• _TASK INSTRUCTIONS_:
Retype the whole of the data exactly.

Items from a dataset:
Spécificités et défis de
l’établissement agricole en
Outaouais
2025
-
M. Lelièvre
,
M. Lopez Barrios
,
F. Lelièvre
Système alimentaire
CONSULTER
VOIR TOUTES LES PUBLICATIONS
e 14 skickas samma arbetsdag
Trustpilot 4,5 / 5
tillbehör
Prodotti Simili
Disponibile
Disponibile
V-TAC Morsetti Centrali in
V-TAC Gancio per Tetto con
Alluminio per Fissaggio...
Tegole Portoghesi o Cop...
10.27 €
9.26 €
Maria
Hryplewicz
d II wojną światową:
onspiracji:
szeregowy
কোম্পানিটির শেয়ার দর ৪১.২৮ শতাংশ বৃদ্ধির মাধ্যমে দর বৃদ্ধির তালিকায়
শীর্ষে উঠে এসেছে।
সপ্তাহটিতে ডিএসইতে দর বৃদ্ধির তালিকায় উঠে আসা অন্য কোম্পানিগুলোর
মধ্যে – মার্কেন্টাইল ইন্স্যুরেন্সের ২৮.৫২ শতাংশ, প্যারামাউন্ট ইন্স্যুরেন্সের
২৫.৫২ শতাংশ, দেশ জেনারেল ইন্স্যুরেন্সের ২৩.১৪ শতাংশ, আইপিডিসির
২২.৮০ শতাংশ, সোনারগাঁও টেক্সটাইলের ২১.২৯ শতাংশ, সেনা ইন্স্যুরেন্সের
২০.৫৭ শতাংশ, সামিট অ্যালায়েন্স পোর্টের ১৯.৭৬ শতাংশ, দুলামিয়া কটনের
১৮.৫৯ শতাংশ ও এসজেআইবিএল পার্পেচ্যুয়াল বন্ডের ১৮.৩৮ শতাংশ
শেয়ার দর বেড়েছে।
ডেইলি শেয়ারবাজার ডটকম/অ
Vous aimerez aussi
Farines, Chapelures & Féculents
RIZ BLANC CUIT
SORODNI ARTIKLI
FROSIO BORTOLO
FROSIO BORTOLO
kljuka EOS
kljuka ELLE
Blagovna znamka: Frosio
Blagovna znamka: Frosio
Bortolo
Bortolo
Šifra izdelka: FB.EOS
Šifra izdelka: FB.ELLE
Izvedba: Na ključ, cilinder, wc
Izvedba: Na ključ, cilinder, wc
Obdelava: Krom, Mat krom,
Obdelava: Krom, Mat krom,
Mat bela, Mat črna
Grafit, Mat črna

• _RESULT FOR THIS EXERCISE_:
Spécificités et défis de
l’établissement agricole en
Outaouais
2025
-
M. Lelièvre
,
M. Lopez Barrios
,
F. Lelièvre
Système alimentaire
CONSULTER
VOIR TOUTES LES PUBLICATIONS
e 14 skickas samma arbetsdag
Trustpilot 4,5 / 5
tillbehör
Prodotti Simili
Disponibile
Disponibile
V-TAC Morsetti Centrali in
V-TAC Gancio per Tetto con
Alluminio per Fissaggio...
Tegole Portoghesi o Cop...
10.27 €
9.26 €
Maria
Hryplewicz
d II wojną światową:
onspiracji:
szeregowy
কোম্পানিটির শেয়ার দর ৪১.২৮ শতাংশ বৃদ্ধির মাধ্যমে দর বৃদ্ধির তালিকায়
শীর্ষে উঠে এসেছে।
সপ্তাহটিতে ডিএসইতে দর বৃদ্ধির তালিকায় উঠে আসা অন্য কোম্পানিগুলোর
মধ্যে – মার্কেন্টাইল ইন্স্যুরেন্সের ২৮.৫২ শতাংশ, প্যারামাউন্ট ইন্স্যুরেন্সের
২৫.৫২ শতাংশ, দেশ জেনারেল ইন্স্যুরেন্সের ২৩.১৪ শতাংশ, আইপিডিসির
২২.৮০ শতাংশ, সোনারগাঁও টেক্সটাইলের ২১.২৯ শতাংশ, সেনা ইন্স্যুরেন্সের
২০.৫৭ শতাংশ, সামিট অ্যালায়েন্স পোর্টের ১৯.৭৬ শতাংশ, দুলামিয়া কটনের
১৮.৫৯ শতাংশ ও এসজেআইবিএল পার্পেচ্যুয়াল বন্ডের ১৮.৩৮ শতাংশ
শেয়ার দর বেড়েছে।
ডেইলি শেয়ারবাজার ডটকম/অ
Vous aimerez aussi
Farines, Chapelures & Féculents
RIZ BLANC CUIT
SORODNI ARTIKLI
FROSIO BORTOLO
FROSIO BORTOLO
kljuka EOS
kljuka ELLE
Blagovna znamka: Frosio
Blagovna znamka: Frosio
Bortolo
Bortolo
Šifra izdelka: FB.EOS
Šifra izdelka: FB.ELLE
Izvedba: Na ključ, cilinder, wc
Izvedba: Na ključ, cilinder, wc
Obdelava: Krom, Mat krom,
Obdelava: Krom, Mat krom,
Mat bela, Mat črna
Grafit, Mat črna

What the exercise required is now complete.